> **Directives**:
a) In the loft patent excerpt, who is often given the job of assembling and constructing a classroom loft?
b) From the loft patent excerpt, print everything from "38. The child's" down to "octagonal in cross-section.".

> **Excerpted text**:
● ● ● ● ●
38. The child's loft assembly of claim 37, wherein each of said
plurality of caps comprises means for restraining said cap from
counter-clockwise rotation when said cap and said connector are
coupled.
39. The child's loft assembly of claim 38, wherein said each of
said plurality of connectors comprises means for restraining said
cap from counter-clockwise rotation when said cap and said
connector are coupled.
40. The child's loft assembly of claim 37, wherein said plurality
of posts are octagonal in cross-section.
41. The child's loft assembly of claim 40, wherein said plurality
of posts and said plurality of panels are wooden.
Description
BACKGROUND OF THE INVENTION
1. Technical Field
The present invention generally relates to loft structures. More
particularly, the present invention relates to connectors and caps
employed in constructing loft structures.
2. Background Information
Lofts serve an important function in early childhood development.
Therefore, lofts are often utilized in classrooms as educational
tools. Lofts provide a multilevel play environment, encouraging
playful activity crucial to childhood development. Moreover,
multi-level lofts conserve precious and limited classroom floor
space.
A problem associated with classroom lofts, however, is the
difficulty in their assembly and construction. When a loft arrives
from a manufacturer, it must of course be erected. Often, a teacher
is charged with the arduous duty of assembling and constructing the
loft. More often than not, the teacher lacks the necessary skills
and tools for the safe and proper assembly and construction of the
loft structure. Professional installation assistance is frequently
employed, significantly raising the overall cost of the loft
structure.
● ● ● ● ●
> **Data excerpt**:
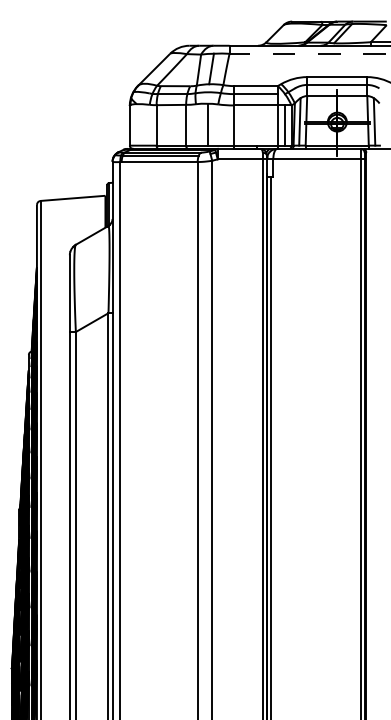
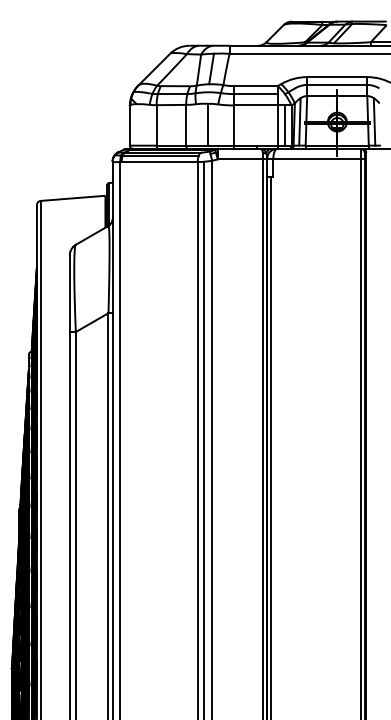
line at (309, 53): dashed -> solid
line at (204, 438): none -> present
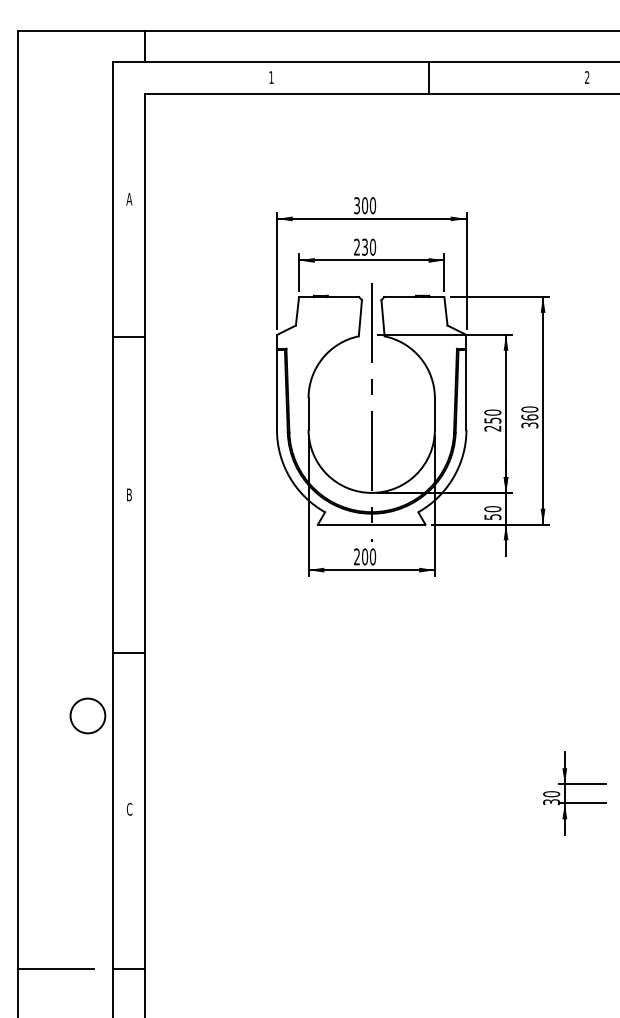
● ● ● ● ●
> **Answers in order**:
a) A teacher.

b)
38. The child's loft assembly of claim 37, wherein each of said
plurality of caps comprises means for restraining said cap from
counter-clockwise rotation when said cap and said connector are
coupled.
39. The child's loft assembly of claim 38, wherein said each of
said plurality of connectors comprises means for restraining said
cap from counter-clockwise rotation when said cap and said
connector are coupled.
40. The child's loft assembly of claim 37, wherein said plurality
of posts are octagonal in cross-section.